▶ [Assignment] In the rows below, write out unchanged the lines from the line with "Humitat (%)" to the line with "Reading left to", including both of those lines.

▶ [Exercise materials]
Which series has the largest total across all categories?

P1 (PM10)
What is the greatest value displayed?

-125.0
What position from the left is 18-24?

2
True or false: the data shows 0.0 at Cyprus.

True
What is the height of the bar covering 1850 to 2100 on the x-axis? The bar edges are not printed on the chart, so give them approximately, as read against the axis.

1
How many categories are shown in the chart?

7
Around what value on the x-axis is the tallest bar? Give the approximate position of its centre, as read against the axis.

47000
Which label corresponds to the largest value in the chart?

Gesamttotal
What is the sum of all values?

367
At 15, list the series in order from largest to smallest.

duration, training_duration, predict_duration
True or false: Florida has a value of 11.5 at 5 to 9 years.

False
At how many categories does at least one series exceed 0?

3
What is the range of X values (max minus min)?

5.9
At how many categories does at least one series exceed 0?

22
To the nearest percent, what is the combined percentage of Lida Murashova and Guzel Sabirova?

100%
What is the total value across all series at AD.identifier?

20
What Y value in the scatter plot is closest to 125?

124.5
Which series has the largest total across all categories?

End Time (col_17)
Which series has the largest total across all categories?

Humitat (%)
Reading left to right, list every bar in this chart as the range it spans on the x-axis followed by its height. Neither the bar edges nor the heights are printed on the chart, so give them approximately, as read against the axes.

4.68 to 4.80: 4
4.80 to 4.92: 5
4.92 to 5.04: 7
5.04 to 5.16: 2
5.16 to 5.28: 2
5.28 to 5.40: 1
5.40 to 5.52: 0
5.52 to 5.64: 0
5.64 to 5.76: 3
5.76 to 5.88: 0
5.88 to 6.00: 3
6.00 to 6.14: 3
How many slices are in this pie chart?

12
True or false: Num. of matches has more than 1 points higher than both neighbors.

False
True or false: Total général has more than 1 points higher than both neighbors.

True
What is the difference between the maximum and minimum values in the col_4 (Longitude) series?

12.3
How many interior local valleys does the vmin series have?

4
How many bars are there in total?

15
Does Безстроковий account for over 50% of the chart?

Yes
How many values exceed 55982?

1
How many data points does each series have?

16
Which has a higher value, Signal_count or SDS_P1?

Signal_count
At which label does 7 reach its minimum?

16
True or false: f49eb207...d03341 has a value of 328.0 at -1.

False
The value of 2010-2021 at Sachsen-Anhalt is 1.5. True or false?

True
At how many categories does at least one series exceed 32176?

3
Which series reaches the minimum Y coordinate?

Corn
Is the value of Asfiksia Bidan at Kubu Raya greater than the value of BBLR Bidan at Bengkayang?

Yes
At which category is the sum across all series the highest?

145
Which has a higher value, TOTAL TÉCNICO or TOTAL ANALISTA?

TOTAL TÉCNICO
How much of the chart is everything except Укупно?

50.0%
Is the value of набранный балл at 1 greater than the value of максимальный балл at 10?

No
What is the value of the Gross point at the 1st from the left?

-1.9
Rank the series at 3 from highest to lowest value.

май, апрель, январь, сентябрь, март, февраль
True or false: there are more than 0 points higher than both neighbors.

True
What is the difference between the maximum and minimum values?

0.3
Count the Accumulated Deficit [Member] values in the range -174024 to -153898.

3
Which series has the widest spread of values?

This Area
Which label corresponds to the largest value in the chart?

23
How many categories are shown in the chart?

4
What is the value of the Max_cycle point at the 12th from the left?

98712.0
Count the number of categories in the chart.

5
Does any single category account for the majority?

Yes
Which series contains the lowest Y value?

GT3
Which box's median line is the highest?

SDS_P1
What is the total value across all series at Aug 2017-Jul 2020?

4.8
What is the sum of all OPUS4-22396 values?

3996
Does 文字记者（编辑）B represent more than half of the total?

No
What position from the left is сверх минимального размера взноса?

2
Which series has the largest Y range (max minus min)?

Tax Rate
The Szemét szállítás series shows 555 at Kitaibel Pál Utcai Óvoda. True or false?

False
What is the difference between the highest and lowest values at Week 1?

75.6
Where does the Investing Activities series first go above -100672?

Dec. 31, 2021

▶ [Solution below]
Humitat (%)
Reading left to right, list every bar in this chart as the range it spans on the x-axis followed by its height. Neither the bar edges nor the heights are printed on the chart, so give them approximately, as read against the axes.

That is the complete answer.